US Secretary of State Antony Blinken later spoke by phone with Pruitt, offering support for independent journalists and media organisations. In a press statement, the White House revealed it had communicated with Israel urging it safety for journalists.

The continued violence provoked protests in dozens of major cities around the world, with record numbers of protests held in North America to condemn the senseless violence. In London, nearly 150,000 people protested Israeli violence against Palestinians and called for an end to the brutality.

Pro-Palestinian demonstrators in Paris saw attempts to disperse them by police water cannon, while in Copenhagen tear gas was used on crowds that included women and children among them.

Disproportionate force

The incessant bombing campaign is coming under massive international fire given the high ratio of civilian casualties and use of disproportionate force.

Israel has not responded to any of these claims.

During its 2014 invasion of Gaza, the ratio of violence reached historic highs, with 18,000 homes bombed in retaliation for the destruction of one Israeli destroyed.

More critically, at least 2,251 Palestinian civilians were killed in the same invasion, dubbed Operation Protective Edge in sharp contrast to 6 Israeli civilians killed in the hostilities.

Finally, the 2014 operation saw 550 Palestinian children killed.

According to a UN report, 203 houses of worship destroyed, 467 schools or kindergartens bombed, and at least 101 hospitals razed.

To date, eight Israelis have been killed as a result of Hamas rocket fire, including a 5-year-old boy and a soldier.

Hamas and other armed groups within Gaza have fired an estimated 2,900 rockets into Israel since Monday, after state-sanctioned settlers sought to evict and resettle a Palestinian neighbourhood in East Jerusalem.

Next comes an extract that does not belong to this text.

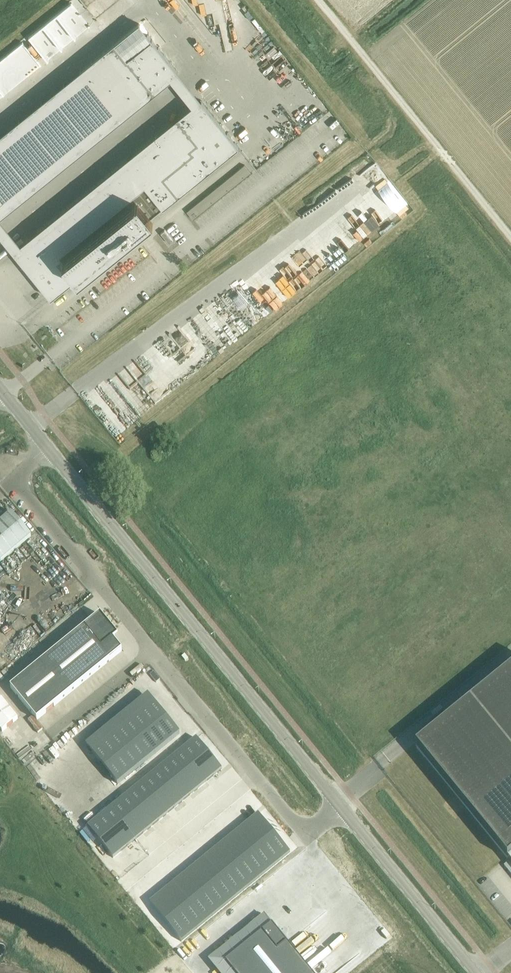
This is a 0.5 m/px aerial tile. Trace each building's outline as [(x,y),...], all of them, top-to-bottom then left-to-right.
[(72,3),(76,12),(85,8),(81,0),(77,0),(72,3)] [(178,71),(139,23),(80,70),(119,118),(178,71)] [(21,44),(28,53),(37,45),(30,36),(21,44)] [(259,53),(263,58),(270,52),(266,47),(259,53)] [(34,51),(30,54),(36,64),(40,61),(34,51)] [(285,78),(294,71),(291,66),(282,74),(285,78)] [(239,146),(201,100),(14,252),(51,298),(239,146)] [(275,138),(270,142),(278,152),(283,148),(275,138)] [(195,216),(236,187),(230,178),(189,207),(195,216)] [(0,187),(0,214),(13,204),(0,187)] [(169,227),(163,230),(170,243),(176,239),(169,227)] [(248,329),(264,315),(242,290),(235,296),(246,309),(244,311),(247,314),(236,324),(243,333),(247,329),(248,329)] [(97,412),(117,436),(125,430),(119,423),(121,421),(108,405),(111,402),(98,386),(90,393),(102,408),(97,412)] [(4,519),(0,523),(0,563),(31,537),(11,513),(4,519)] [(0,599),(0,607),(9,600),(5,595),(0,599)] [(74,609),(83,601),(79,597),(71,605),(74,609)] [(92,622),(10,688),(37,720),(122,651),(113,640),(116,638),(112,633),(114,632),(100,615),(92,622)] [(416,746),(507,858),(510,855),(510,669),(416,746)] [(2,732),(18,719),(0,697),(0,729),(2,732)] [(154,703),(92,754),(118,785),(180,734),(154,703)] [(193,716),(178,725),(186,737),(201,727),(193,716)] [(197,738),(173,757),(199,789),(222,770),(197,738)] [(173,757),(158,770),(183,801),(199,789),(173,757)] [(158,770),(142,783),(168,814),(183,801),(158,770)] [(142,783),(127,796),(152,827),(168,814),(142,783)] [(127,796),(111,808),(137,839),(152,827),(127,796)] [(111,808),(88,827),(113,858),(137,839),(111,808)] [(258,814),(235,833),(267,872),(290,853),(258,814)] [(235,833),(219,846),(251,885),(267,872),(235,833)] [(219,846),(204,859),(236,898),(251,885),(219,846)] [(204,859),(188,872),(220,911),(236,898),(204,859)] [(188,872),(173,884),(204,923),(220,911),(188,872)] [(173,884),(150,903),(181,942),(204,923),(173,884)] [(225,962),(234,972),(311,972),(272,925),(225,962)]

Palestinian activists described armed paramilitary youth running through the city armed with M16 rifles and maps in a rush to claim the best pieces of land.

While many Palestinians have disputed the Israeli claims on their homes, stating that their eviction is illegal given no Israeli owns their home, Israeli courts are reported to have dismissed any documentation and proof of ownership presented by Palestinian landowners in favour of Israeli settlers.